Pour autant, la mission « Justice » se caractérise également par un certain nombre d'interrogations persistantes :

- le système de l'aide juridictionnelle est à bout de souffle , ainsi que l'a montré le récent rapport d'information de votre rapporteur spécial 9 ( * ) . Face à un accroissement considérable du nombre des bénéficiaires de cette aide depuis 1991, le dispositif court un risque d'asphyxie budgétaire appelant une remise à plat de ce mécanisme. Seule une réforme en profondeur pourra permettre de préserver l'esprit même de ce « filet de sécurité » pour les justiciables les plus démunis ;

- alors qu'aucune réforme de structure n'a été engagée depuis 1958, une rationalisation des moyens de l'institution judiciaire sur le territoire s'impose.

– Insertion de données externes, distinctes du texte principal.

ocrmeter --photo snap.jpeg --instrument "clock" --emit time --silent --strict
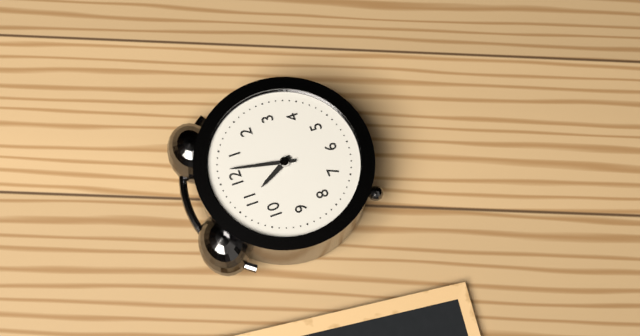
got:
11:02
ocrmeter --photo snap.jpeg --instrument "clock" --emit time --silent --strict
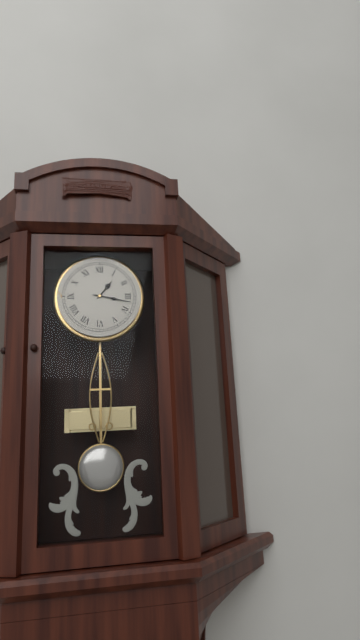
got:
1:17
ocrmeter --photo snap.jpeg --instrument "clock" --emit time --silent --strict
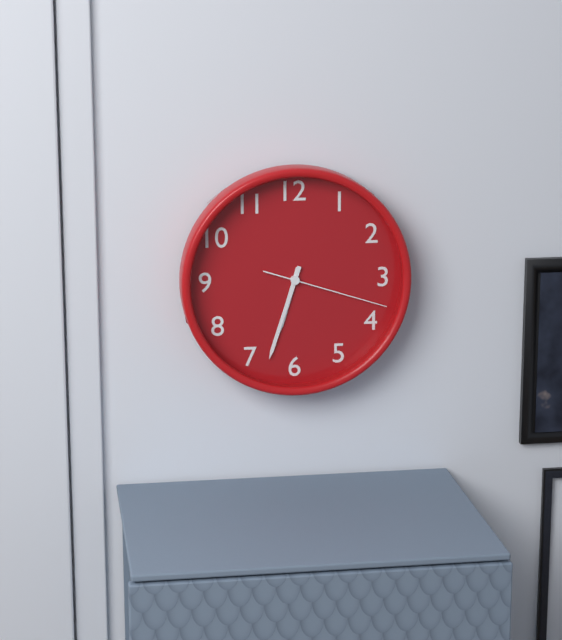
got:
6:33:18
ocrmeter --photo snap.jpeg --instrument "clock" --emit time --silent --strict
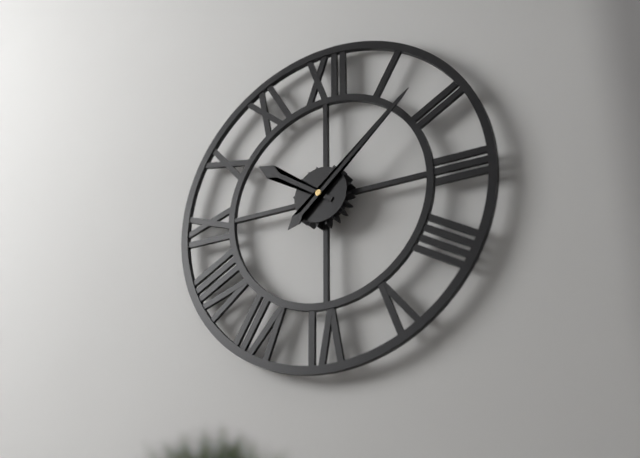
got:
10:08
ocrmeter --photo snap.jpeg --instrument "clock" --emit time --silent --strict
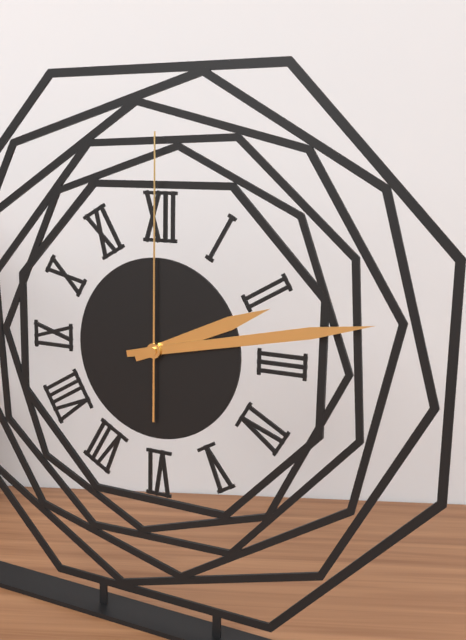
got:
2:13:00
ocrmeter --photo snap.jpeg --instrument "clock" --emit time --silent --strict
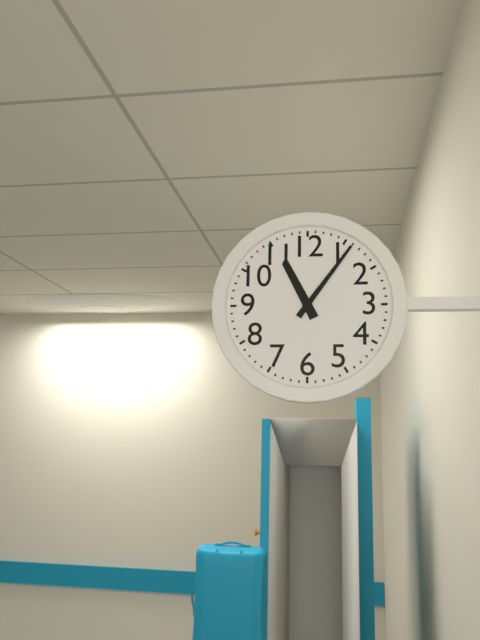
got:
11:06
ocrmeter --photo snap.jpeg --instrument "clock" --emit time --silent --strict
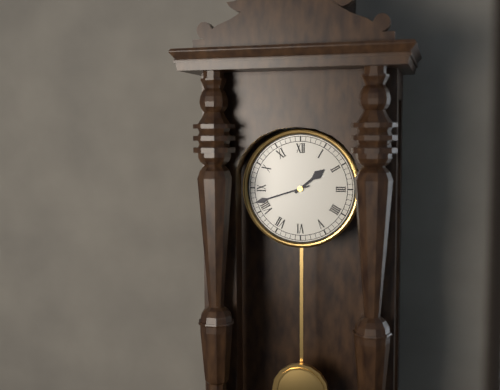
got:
1:42
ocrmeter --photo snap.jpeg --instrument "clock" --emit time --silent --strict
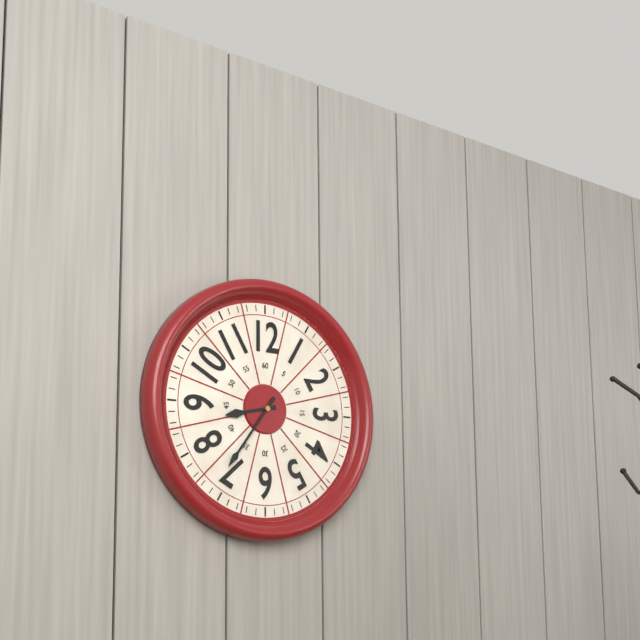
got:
8:36
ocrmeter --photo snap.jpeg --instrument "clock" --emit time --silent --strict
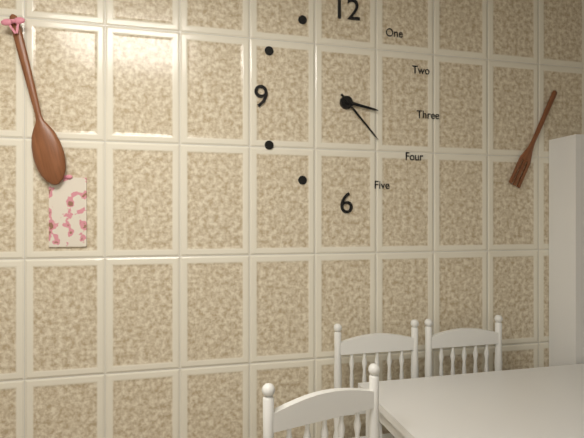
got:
3:23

La réforme engagée de la carte judiciaire répond donc à une exigence d'efficacité, mais elle doit se concilier avec le souci de ne pas éloigner la justice du justiciable ;

- le rythme de sortie et le volume des promotions de l'école nationale des greffes (ENG) ne permet pas de compenser le déficit actuel de greffiers au regard du nombre de magistrats en juridiction . L'allongement de la durée de scolarité à l'ENG (passée de 12 à 18 mois en 2003) ainsi que la pyramide des âges des greffiers (nombreux départs à la retraite dans les années à venir) constituent autant de circonstances aggravantes au regard de ce déséquilibre des effectifs ;

- la vétusté de certains établissements pénitentiaires ainsi que la surpopulation carcérale renvoient à des dizaines d'années d'insuffisance. Elles se conjuguent pour créer une situation tout à la fois attentatoire à la dignité humaine et source de promiscuité , c'est-à-dire facteur de « contagion » de la délinquance , contraire à l'objectif premier de la peine, à savoir l'amendement du condamné.

* 4 « Justice judiciaire », « Administration pénitentiaire », « Protection judiciaire de la jeunesse », « Accès au droit et à la justice » et « Conduite et pilotage de la politique de la justice et organismes rattachés ».

* 5 Sénat, rapport d'information n° 478 (2004-2005).

* 6 Sénat, rapport d'information n° 216 (2005-2006) « Frais de justice : l'impératif d'une meilleure maîtrise ».

* 7 Sénat, rapport d'information n° 4 (2006-2007) : « La justice, de la gestion au management ? Former les magistrats et les greffiers en chef à la gestion ».

* 8 Loi d'orientation et de programmation pour la justice n° 2002-1138 du 29 septembre 2002, concernant les moyens pour les années 2003 à 2007.

* 9 Sénat, rapport d'information n° 23 (2007-2008) : « L'aide juridictionnelle : réformer un système à bout de souffle ».